They are also exploited, lack opportunities to explore and develop their talents and have low representation at decision making levels.
“For youth to make meaningful contribution to development, the problems facing them need to be addressed comprehensively. Promotion of sexual education and comprehensive knowledge of HIV and AIDs issues need to be addressed,” explains Patrick.
“It has been proven that educated girls give birth to fewer children. Unwanted pregnancies and abortion do not take place if contraceptive commodities are availed.”
The report recommends the national and county governments take bold steps similar to that of the Asian tigers for the country to reap the benefits of the demographic dividend window using the DemDiv model that was developed by Futures Group.
“However, they turn around their economies by slowing down the population growth rate, investing in health, education and skills young people and creating income opportunities for those in the labour force while upholding the principles of good governance,” says Kichamu.
He stresses: “The resultant effect of this was a substantial reduction in the dependency ratios, an increase in incomes and savings, high levels of investment in capital stock and a high quality of life for the citizens.”
According to Kichamu, efforts to gain from the huge youthful populations and reap the benefits of the demographic window can be attained if both the national and county governments carried out drastic measures to manage the runaway population.
Indonesia has had an annual income of $4,180 per person and women in that country give birth to an average of two children.
This contrasts greatly with Kenya that has an annual income of $1,640 per person and an average of five children 2014, according to that year’s Kenya Demographic Health Survey (KDHS).
According to Kichamu, the window of opportunity for the country opens in 2038 when the youthful population is expected to hit the 20 million mark which is 30 percent of that population.
This period is expected to last 40 years and it presents an opportunity for a country to achieve a much faster economic growth, driven by the large number of persons in the working ages.
Proportion of those in the working ages will be 66 percent of the total population of 66,627,474 million at the time and the dependency ratio of the same population will be 52 percent.
Kenya’s population was enumerated at 38.6 million during in the 2009 census. It is estimated at 45 million in 2016 since it grows at the rate of a million per year.
From the census results, the dependency ratio as recorded at 87 dependents for every 100 people in working ages of 15-64 years.
“Resources that would have gone into economic development are spent on meeting basic social needs that have been on the increase like health, housing, education water and sanitation,” says Simon Mwangi from the Youth Directorate. “These are to meet demands of a fast rising population that does not match population growth and development.”
According to the Population Policy for National Development the rapid growth in the population size is a constraint to national development.

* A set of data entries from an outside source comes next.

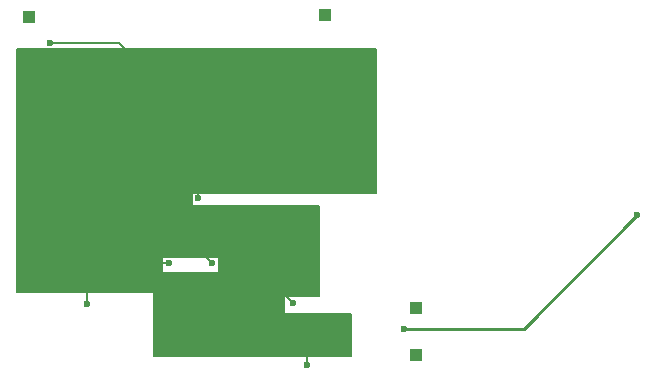
<source format=gbr>
%TF.GenerationSoftware,KiCad,Pcbnew,8.0.0*%
%TF.CreationDate,2024-03-27T14:53:21-02:30*%
%TF.ProjectId,wireless-power,77697265-6c65-4737-932d-706f7765722e,rev?*%
%TF.SameCoordinates,Original*%
%TF.FileFunction,Copper,L2,Bot*%
%TF.FilePolarity,Positive*%
%FSLAX46Y46*%
G04 Gerber Fmt 4.6, Leading zero omitted, Abs format (unit mm)*
G04 Created by KiCad (PCBNEW 8.0.0) date 2024-03-27 14:53:21*
%MOMM*%
%LPD*%
G01*
G04 APERTURE LIST*
%TA.AperFunction,Conductor*%
%ADD10C,0.200000*%
%TD*%
%TA.AperFunction,ComponentPad*%
%ADD11R,1.000000X1.000000*%
%TD*%
%TA.AperFunction,ViaPad*%
%ADD12C,0.600000*%
%TD*%
%TA.AperFunction,Conductor*%
%ADD13C,0.230000*%
%TD*%
G04 APERTURE END LIST*
%TO.N,GND*%
D10*
X130850000Y-80100000D02*
X139300000Y-80100000D01*
X139300000Y-83950000D01*
X130850000Y-83950000D01*
X130850000Y-80100000D01*
%TA.AperFunction,Conductor*%
G36*
X130850000Y-80100000D02*
G01*
X139300000Y-80100000D01*
X139300000Y-83950000D01*
X130850000Y-83950000D01*
X130850000Y-80100000D01*
G37*
%TD.AperFunction*%
X113750000Y-63000000D02*
X144150000Y-63000000D01*
X144150000Y-75200000D01*
X113750000Y-75200000D01*
X113750000Y-63000000D01*
%TA.AperFunction,Conductor*%
G36*
X113750000Y-63000000D02*
G01*
X144150000Y-63000000D01*
X144150000Y-75200000D01*
X113750000Y-75200000D01*
X113750000Y-63000000D01*
G37*
%TD.AperFunction*%
X113700000Y-80000000D02*
X125950000Y-80000000D01*
X125950000Y-83550000D01*
X113700000Y-83550000D01*
X113700000Y-80000000D01*
%TA.AperFunction,Conductor*%
G36*
X113700000Y-80000000D02*
G01*
X125950000Y-80000000D01*
X125950000Y-83550000D01*
X113700000Y-83550000D01*
X113700000Y-80000000D01*
G37*
%TD.AperFunction*%
X125300000Y-81950000D02*
X136300000Y-81950000D01*
X136300000Y-89000000D01*
X125300000Y-89000000D01*
X125300000Y-81950000D01*
%TA.AperFunction,Conductor*%
G36*
X125300000Y-81950000D02*
G01*
X136300000Y-81950000D01*
X136300000Y-89000000D01*
X125300000Y-89000000D01*
X125300000Y-81950000D01*
G37*
%TD.AperFunction*%
X136300000Y-85475000D02*
X142000000Y-85475000D01*
X142000000Y-89000000D01*
X136300000Y-89000000D01*
X136300000Y-85475000D01*
%TA.AperFunction,Conductor*%
G36*
X136300000Y-85475000D02*
G01*
X142000000Y-85475000D01*
X142000000Y-89000000D01*
X136300000Y-89000000D01*
X136300000Y-85475000D01*
G37*
%TD.AperFunction*%
X113700000Y-74350000D02*
X128500000Y-74350000D01*
X128500000Y-80650000D01*
X113700000Y-80650000D01*
X113700000Y-74350000D01*
%TA.AperFunction,Conductor*%
G36*
X113700000Y-74350000D02*
G01*
X128500000Y-74350000D01*
X128500000Y-80650000D01*
X113700000Y-80650000D01*
X113700000Y-74350000D01*
G37*
%TD.AperFunction*%
X128450000Y-76300000D02*
X139300000Y-76300000D01*
X139300000Y-80650000D01*
X128450000Y-80650000D01*
X128450000Y-76300000D01*
%TA.AperFunction,Conductor*%
G36*
X128450000Y-76300000D02*
G01*
X139300000Y-76300000D01*
X139300000Y-80650000D01*
X128450000Y-80650000D01*
X128450000Y-76300000D01*
G37*
%TD.AperFunction*%
%TD*%
D11*
%TO.P,TP3,1,1*%
%TO.N,/+5V*%
X139800000Y-60100000D03*
%TD*%
%TO.P,TP4,1,1*%
%TO.N,GND*%
X114700000Y-60300000D03*
%TD*%
%TO.P,TP2,1,1*%
%TO.N,/+5V*%
X147500000Y-88930000D03*
%TD*%
%TO.P,TP1,1,1*%
%TO.N,/+5V*%
X147500000Y-84900000D03*
%TD*%
D12*
%TO.N,GND*%
X130200000Y-81100000D03*
X119650000Y-84570000D03*
X137100000Y-84500000D03*
X129000000Y-75600000D03*
X126600000Y-81100000D03*
X116506342Y-62506342D03*
X138300000Y-89800000D03*
%TO.N,/+5V*%
X166250000Y-77100000D03*
X146500000Y-86750000D03*
%TD*%
D10*
%TO.N,GND*%
X126600000Y-77500000D02*
X121100000Y-77500000D01*
X126600000Y-81100000D02*
X124700000Y-81100000D01*
X137100000Y-84500000D02*
X135075000Y-82475000D01*
X119650000Y-78400000D02*
X128950000Y-69100000D01*
X129000000Y-69150000D02*
X122356342Y-62506342D01*
X122356342Y-62506342D02*
X116506342Y-62506342D01*
X129000000Y-75600000D02*
X129000000Y-69150000D01*
X119650000Y-84570000D02*
X119650000Y-78400000D01*
X124700000Y-81100000D02*
X121100000Y-77500000D01*
X135075000Y-82475000D02*
X135075000Y-82025000D01*
X138300000Y-88087500D02*
X139150000Y-87237500D01*
X130200000Y-81100000D02*
X126600000Y-77500000D01*
X138300000Y-89800000D02*
X138300000Y-88087500D01*
D13*
%TO.N,/+5V*%
X156600000Y-86750000D02*
X146500000Y-86750000D01*
X166250000Y-77100000D02*
X156600000Y-86750000D01*
%TD*%
M02*

</source>
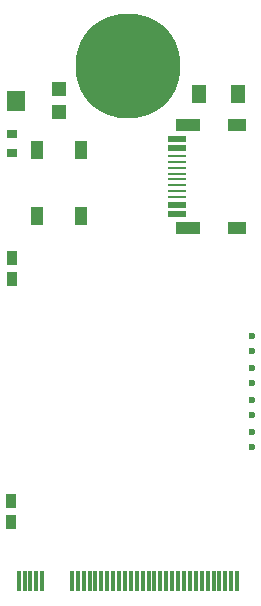
<source format=gbr>
%TF.GenerationSoftware,Altium Limited,Altium Designer,19.0.4 (130)*%
G04 Layer_Color=255*
%FSLAX26Y26*%
%MOIN*%
%TF.FileFunction,Pads,Top*%
%TF.Part,Single*%
G01*
G75*
%TA.AperFunction,SMDPad,CuDef*%
%ADD11C,0.023622*%
%ADD12R,0.037992X0.031496*%
%ADD13R,0.047244X0.059055*%
%ADD14R,0.039370X0.062992*%
%ADD15R,0.051181X0.047244*%
%ADD16R,0.062992X0.066929*%
%TA.AperFunction,ConnectorPad*%
%ADD17R,0.013386X0.070866*%
%TA.AperFunction,SMDPad,CuDef*%
%ADD18R,0.035000X0.050000*%
%ADD19R,0.059055X0.009800*%
%ADD20R,0.059055X0.009900*%
%TA.AperFunction,ConnectorPad*%
%ADD21R,0.059055X0.019700*%
%TA.AperFunction,ComponentPad*%
%ADD25C,0.350000*%
%ADD26C,0.035000*%
%ADD27R,0.063000X0.039400*%
%ADD28R,0.082700X0.039400*%
D11*
X4082858Y1892142D02*
D03*
Y1842142D02*
D03*
Y1786142D02*
D03*
Y1736142D02*
D03*
Y1521142D02*
D03*
Y1571142D02*
D03*
X4083000Y1628000D02*
D03*
Y1678000D02*
D03*
D12*
X3285000Y2564968D02*
D03*
Y2501976D02*
D03*
D13*
X3907000Y2697000D02*
D03*
X4037000D02*
D03*
D14*
X3368000Y2291000D02*
D03*
Y2511472D02*
D03*
X3513668Y2291000D02*
D03*
Y2511472D02*
D03*
D15*
X3439866Y2715370D02*
D03*
Y2636630D02*
D03*
D16*
X3298134Y2676000D02*
D03*
D17*
X3935598Y1074998D02*
D03*
X3384415Y1074999D02*
D03*
X3364720Y1074996D02*
D03*
X3345045Y1074999D02*
D03*
X3325350Y1074996D02*
D03*
X3305675Y1074999D02*
D03*
X3522210Y1075004D02*
D03*
X3502515Y1075001D02*
D03*
X3482840Y1075004D02*
D03*
X4034011Y1075005D02*
D03*
X4014336Y1075000D02*
D03*
X3994641Y1075005D02*
D03*
X3974966Y1075000D02*
D03*
X3955271Y1075005D02*
D03*
X3640320Y1075004D02*
D03*
X3620625Y1075001D02*
D03*
X3600950Y1075004D02*
D03*
X3581255Y1075001D02*
D03*
X3561580Y1075004D02*
D03*
X3541885Y1075001D02*
D03*
X3915899Y1075003D02*
D03*
X3896226Y1075000D02*
D03*
X3876531Y1075005D02*
D03*
X3856856Y1075000D02*
D03*
X3837161Y1075005D02*
D03*
X3817486Y1075000D02*
D03*
X3778106D02*
D03*
X3797801Y1074995D02*
D03*
X3738736Y1075000D02*
D03*
X3758431Y1074995D02*
D03*
X3699366Y1075000D02*
D03*
X3719061Y1075005D02*
D03*
X3679691Y1074995D02*
D03*
X3659995Y1075001D02*
D03*
D18*
X3283495Y2080000D02*
D03*
Y2150000D02*
D03*
X3281744Y1270005D02*
D03*
Y1340005D02*
D03*
D19*
X3834261Y2413160D02*
D03*
Y2432860D02*
D03*
Y2452560D02*
D03*
Y2393460D02*
D03*
D20*
Y2472210D02*
D03*
Y2491910D02*
D03*
Y2373810D02*
D03*
Y2354110D02*
D03*
D21*
Y2328510D02*
D03*
Y2297010D02*
D03*
Y2549010D02*
D03*
Y2517510D02*
D03*
D25*
X3670000Y2790000D02*
D03*
D26*
X3609000Y2895655D02*
D03*
X3731000D02*
D03*
X3792000Y2790000D02*
D03*
X3731000Y2684345D02*
D03*
X3609000D02*
D03*
X3548000Y2790000D02*
D03*
D27*
X4033872Y2593071D02*
D03*
X4033872Y2252939D02*
D03*
D28*
X3869285Y2593068D02*
D03*
Y2252944D02*
D03*
%TF.MD5,94a6f27e2f336924b61a702025f3f822*%
M02*

</source>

To counter this, the policy proposes a reduction in fertility levels from five children per woman in 2009 to two children per woman in 2050 when the population is expected to be 59 million in 2030 and 75 million is 2050 with the population of those of age below 15 years decreasing to 33 and 25 percent respectively.
“Accelerated economic growth that may result from a decline in a country’s mortality and fertility rates and the subsequent change in the age structure of the population is a plus for a country,” says Francis Kundu, Assistant Director of Population at NCPD.
According to Kundu, with fewer births each year, a county’s young dependant population grows smaller in relation to the working age population.
“With the fewer people to support, a country has a window of opportunity for rapid economic growth if the right social and economic policies are developed and investments made,” Kundu notes.
The DemDiv model states for the country to reap the benefits of the demographic dividend by 2050, investments per capita has to rise to about $2,000 from the current figure of about $200, ensure a woman gives birth to two children from the current four, if the dependency ration is to be brought down.
Kenya’s population has been growing in recent years with an estimated one million people annually because of high birth and low death rates.
Its population remains youthful because the population of children below 15 years is far greater than 35 percent of the total population.
According to Simon Mwangi, youth unemployment is a global phenomenon that hampers the full utilization of available human resource potential.